● EXTRACTED MATERIAL:
_ _ _ _ _

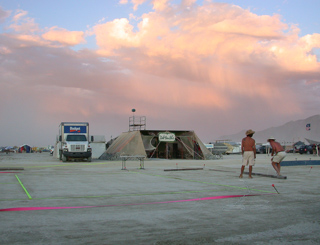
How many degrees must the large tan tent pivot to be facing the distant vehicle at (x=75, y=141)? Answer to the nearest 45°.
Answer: approximately 45° to its right

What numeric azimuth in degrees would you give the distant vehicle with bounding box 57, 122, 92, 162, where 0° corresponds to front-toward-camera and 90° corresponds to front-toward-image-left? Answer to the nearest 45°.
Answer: approximately 0°

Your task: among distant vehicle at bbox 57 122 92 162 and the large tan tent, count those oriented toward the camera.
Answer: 2

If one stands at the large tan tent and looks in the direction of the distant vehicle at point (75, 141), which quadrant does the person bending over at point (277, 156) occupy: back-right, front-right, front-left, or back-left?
front-left

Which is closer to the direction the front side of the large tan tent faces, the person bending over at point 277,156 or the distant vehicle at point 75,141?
the person bending over

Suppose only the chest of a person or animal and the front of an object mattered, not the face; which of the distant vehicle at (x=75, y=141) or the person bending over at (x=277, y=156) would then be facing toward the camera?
the distant vehicle

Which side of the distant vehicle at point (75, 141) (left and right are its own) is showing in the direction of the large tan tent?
left

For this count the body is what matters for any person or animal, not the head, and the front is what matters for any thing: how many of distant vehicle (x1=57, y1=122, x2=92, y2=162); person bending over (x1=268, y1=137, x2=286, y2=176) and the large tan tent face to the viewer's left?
1

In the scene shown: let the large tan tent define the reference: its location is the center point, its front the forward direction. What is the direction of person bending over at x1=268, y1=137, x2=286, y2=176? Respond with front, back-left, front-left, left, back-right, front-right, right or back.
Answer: front

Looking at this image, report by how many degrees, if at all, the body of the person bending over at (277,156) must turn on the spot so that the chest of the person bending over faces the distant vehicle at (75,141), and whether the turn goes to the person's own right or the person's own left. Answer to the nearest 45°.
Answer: approximately 45° to the person's own right

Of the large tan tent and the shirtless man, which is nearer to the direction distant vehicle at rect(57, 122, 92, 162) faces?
the shirtless man

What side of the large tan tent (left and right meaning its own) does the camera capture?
front
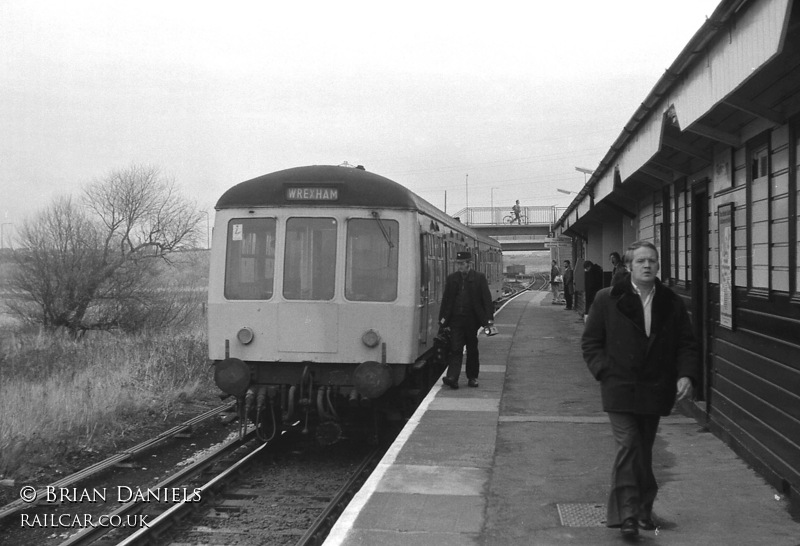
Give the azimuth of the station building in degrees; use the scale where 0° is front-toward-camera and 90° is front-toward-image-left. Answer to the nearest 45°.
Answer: approximately 90°

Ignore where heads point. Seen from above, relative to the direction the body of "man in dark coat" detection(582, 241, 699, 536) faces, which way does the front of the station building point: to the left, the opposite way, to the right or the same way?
to the right

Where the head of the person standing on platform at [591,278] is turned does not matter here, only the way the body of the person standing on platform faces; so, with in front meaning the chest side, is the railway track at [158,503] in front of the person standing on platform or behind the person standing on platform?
in front

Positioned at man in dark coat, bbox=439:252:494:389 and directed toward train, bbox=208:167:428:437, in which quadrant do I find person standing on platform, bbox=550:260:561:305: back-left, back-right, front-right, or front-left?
back-right

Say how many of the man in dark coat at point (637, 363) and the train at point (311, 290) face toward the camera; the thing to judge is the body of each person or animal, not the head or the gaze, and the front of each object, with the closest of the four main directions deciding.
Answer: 2

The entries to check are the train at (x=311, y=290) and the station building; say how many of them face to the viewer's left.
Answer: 1

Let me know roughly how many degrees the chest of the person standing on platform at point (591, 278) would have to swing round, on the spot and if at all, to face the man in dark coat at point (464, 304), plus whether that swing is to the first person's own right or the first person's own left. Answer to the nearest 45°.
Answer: approximately 45° to the first person's own left

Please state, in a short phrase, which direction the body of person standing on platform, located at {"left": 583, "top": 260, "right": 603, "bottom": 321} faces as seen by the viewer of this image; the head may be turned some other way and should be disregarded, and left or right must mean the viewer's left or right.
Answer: facing the viewer and to the left of the viewer

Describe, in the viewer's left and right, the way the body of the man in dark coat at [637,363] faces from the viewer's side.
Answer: facing the viewer
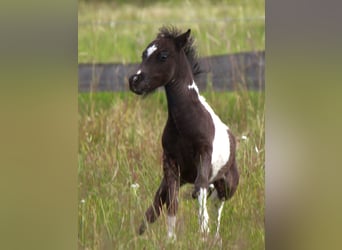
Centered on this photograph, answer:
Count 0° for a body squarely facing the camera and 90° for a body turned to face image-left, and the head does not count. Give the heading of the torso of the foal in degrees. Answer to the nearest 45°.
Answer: approximately 45°
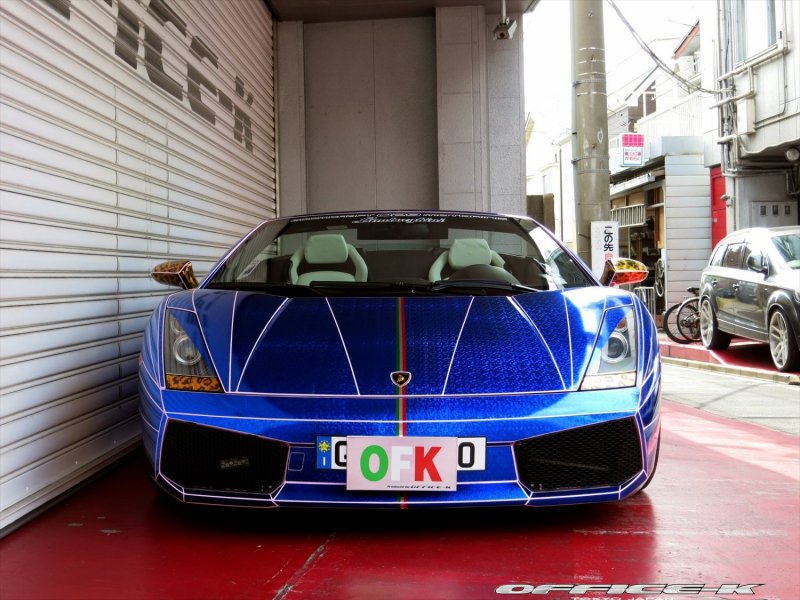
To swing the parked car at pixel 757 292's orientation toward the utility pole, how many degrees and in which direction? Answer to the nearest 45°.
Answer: approximately 45° to its right

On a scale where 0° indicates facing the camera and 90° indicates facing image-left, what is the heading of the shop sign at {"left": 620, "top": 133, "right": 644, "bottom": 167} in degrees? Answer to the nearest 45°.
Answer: approximately 0°

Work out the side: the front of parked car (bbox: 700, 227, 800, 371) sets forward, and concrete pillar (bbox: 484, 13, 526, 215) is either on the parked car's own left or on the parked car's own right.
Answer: on the parked car's own right

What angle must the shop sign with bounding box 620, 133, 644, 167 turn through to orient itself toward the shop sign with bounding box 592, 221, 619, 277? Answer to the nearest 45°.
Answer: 0° — it already faces it

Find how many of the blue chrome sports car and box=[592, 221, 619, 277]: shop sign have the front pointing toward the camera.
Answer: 2

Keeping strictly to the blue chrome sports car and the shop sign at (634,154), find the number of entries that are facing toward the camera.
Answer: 2
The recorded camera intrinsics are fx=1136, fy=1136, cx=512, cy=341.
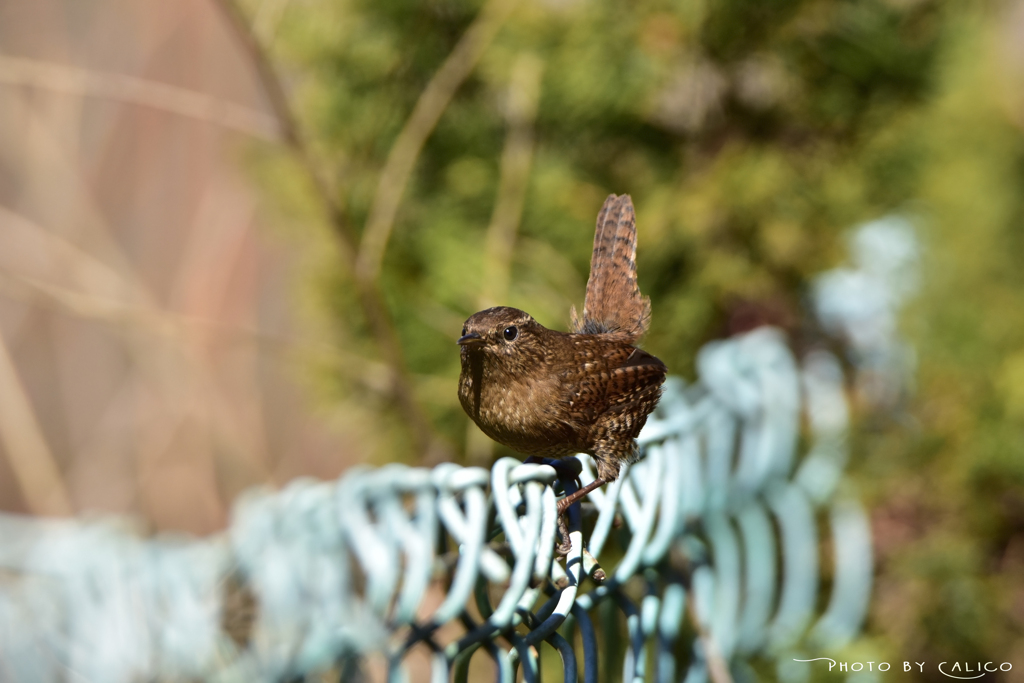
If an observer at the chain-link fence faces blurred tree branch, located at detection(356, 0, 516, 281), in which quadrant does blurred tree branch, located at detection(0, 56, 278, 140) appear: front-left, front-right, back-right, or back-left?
front-left

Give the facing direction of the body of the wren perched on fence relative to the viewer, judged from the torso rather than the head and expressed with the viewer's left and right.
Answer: facing the viewer and to the left of the viewer

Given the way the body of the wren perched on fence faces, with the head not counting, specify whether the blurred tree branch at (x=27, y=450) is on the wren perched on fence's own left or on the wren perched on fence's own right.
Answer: on the wren perched on fence's own right

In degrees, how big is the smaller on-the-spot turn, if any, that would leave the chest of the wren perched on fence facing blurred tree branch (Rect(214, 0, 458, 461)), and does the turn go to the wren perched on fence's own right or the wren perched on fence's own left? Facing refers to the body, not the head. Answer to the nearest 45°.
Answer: approximately 90° to the wren perched on fence's own right

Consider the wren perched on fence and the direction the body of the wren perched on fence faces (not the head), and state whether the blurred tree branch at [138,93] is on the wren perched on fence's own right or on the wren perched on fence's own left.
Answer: on the wren perched on fence's own right

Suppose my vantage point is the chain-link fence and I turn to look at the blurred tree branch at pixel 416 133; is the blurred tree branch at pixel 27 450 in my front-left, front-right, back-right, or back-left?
front-left
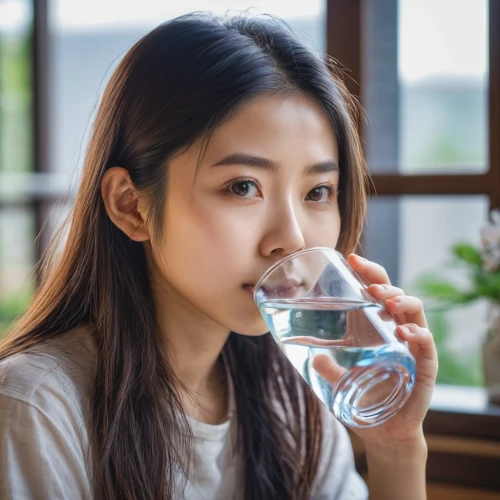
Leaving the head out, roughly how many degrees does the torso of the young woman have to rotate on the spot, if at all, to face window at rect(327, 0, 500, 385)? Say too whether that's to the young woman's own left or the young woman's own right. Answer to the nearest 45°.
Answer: approximately 90° to the young woman's own left

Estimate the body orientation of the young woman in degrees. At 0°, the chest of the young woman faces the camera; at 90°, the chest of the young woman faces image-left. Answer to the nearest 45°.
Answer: approximately 315°

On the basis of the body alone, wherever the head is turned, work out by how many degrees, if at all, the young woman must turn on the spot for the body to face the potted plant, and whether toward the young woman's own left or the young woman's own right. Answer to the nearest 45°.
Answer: approximately 90° to the young woman's own left
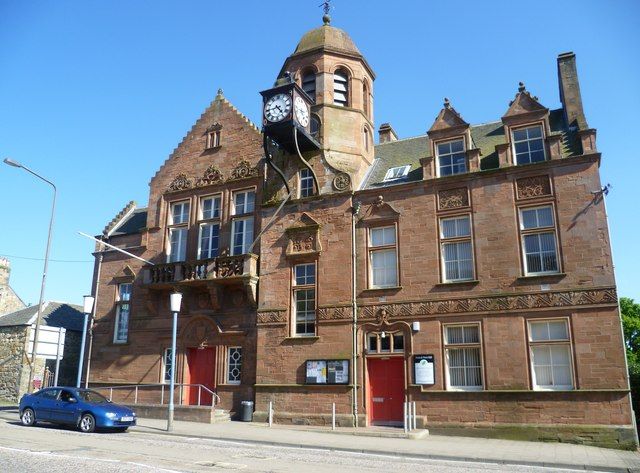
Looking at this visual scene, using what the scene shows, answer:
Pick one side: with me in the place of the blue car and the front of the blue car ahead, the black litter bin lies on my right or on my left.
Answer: on my left

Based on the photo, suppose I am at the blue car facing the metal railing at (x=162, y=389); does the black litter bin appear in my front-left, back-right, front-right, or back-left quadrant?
front-right

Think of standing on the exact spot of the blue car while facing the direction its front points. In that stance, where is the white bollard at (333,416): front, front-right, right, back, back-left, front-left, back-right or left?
front-left

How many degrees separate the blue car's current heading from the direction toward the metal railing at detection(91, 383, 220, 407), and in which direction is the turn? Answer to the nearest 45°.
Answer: approximately 90° to its left

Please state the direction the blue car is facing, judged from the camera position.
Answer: facing the viewer and to the right of the viewer
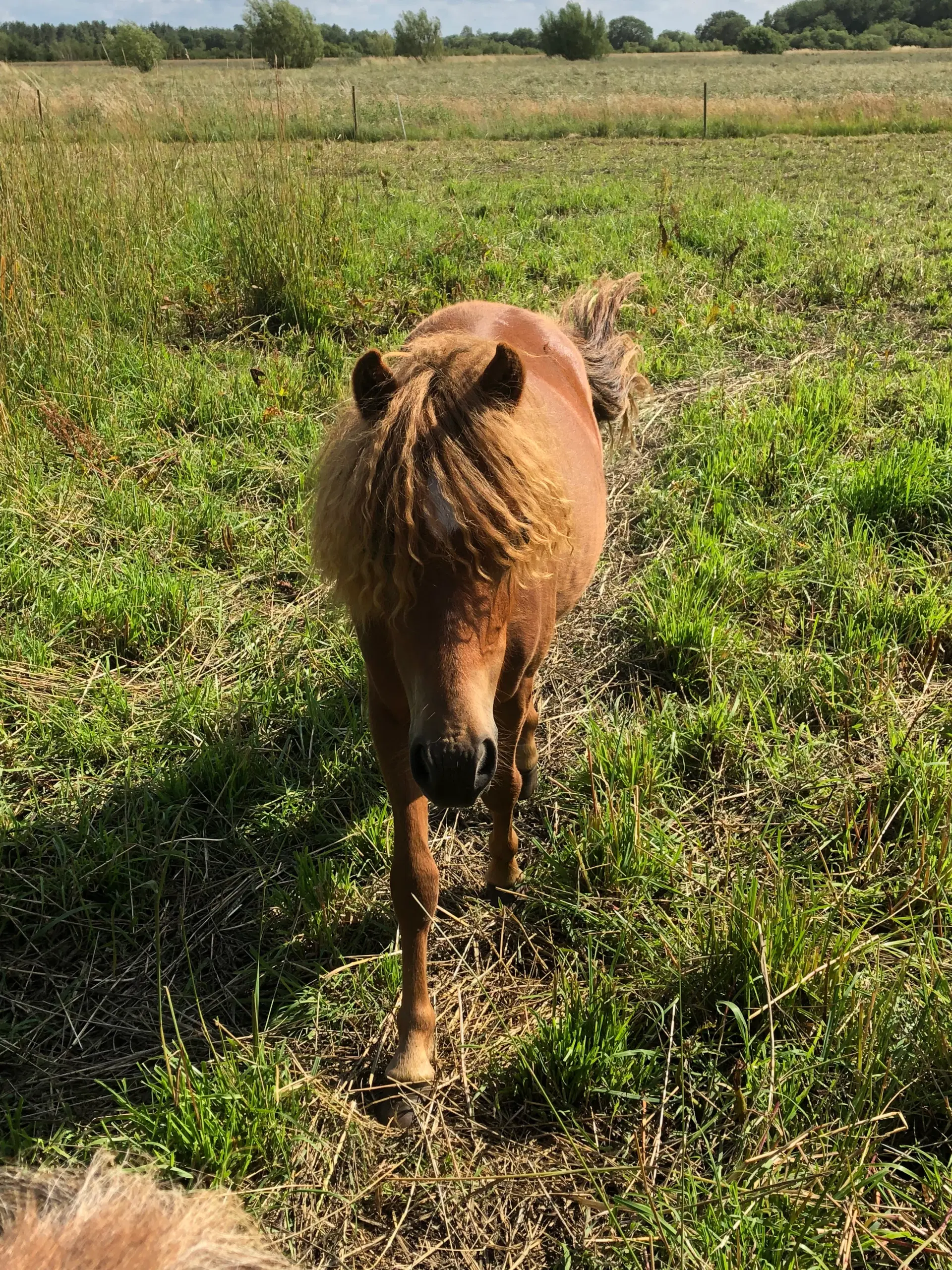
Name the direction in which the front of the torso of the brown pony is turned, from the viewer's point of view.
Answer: toward the camera

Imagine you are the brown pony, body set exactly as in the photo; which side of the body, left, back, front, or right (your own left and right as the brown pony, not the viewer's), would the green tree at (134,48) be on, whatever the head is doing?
back

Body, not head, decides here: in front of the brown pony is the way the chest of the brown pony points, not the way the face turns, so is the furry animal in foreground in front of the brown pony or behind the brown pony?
in front

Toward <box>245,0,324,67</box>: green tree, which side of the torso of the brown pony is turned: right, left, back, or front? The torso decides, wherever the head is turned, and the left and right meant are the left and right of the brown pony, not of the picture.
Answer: back
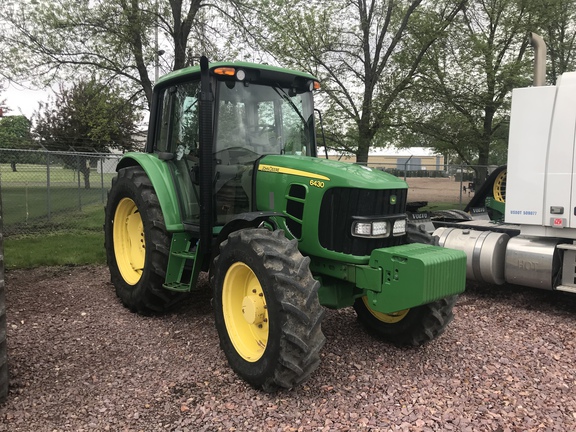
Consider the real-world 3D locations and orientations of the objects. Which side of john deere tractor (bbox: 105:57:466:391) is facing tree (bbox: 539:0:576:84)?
left

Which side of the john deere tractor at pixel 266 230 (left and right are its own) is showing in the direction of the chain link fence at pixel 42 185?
back

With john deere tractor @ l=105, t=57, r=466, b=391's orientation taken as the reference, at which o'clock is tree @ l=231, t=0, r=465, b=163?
The tree is roughly at 8 o'clock from the john deere tractor.

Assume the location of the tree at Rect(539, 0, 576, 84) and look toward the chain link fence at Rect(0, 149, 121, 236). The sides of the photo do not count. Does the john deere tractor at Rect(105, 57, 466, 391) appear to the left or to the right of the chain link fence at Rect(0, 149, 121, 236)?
left

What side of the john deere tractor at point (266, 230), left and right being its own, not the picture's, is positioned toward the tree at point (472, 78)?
left

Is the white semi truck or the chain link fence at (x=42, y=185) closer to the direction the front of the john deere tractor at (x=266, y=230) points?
the white semi truck

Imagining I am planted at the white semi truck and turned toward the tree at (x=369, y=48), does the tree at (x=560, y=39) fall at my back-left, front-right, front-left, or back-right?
front-right

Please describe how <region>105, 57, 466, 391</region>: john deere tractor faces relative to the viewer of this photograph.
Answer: facing the viewer and to the right of the viewer

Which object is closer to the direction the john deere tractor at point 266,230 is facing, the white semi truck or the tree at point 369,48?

_ _ _ _ _

● ACTIVITY: Can you give the material again from the line holding "The entries to" through the line holding "Answer: approximately 45° to the first", inclusive, with "station building" swapped for "terminal building" and nothing else changed?

● ANSWER FOR THE TASK:
The entries to check are the train at (x=311, y=290) and the terminal building; say how many of them face to the viewer's left.
Answer: 1

Let me know roughly how many degrees the chest of the person standing on platform at point (591, 278) would have to swing round, on the spot and if at all, to face the man in dark coat at point (464, 304), plus whether that swing is to the first person's own right or the first person's own left. Answer to the nearest 45°.
Answer: approximately 45° to the first person's own left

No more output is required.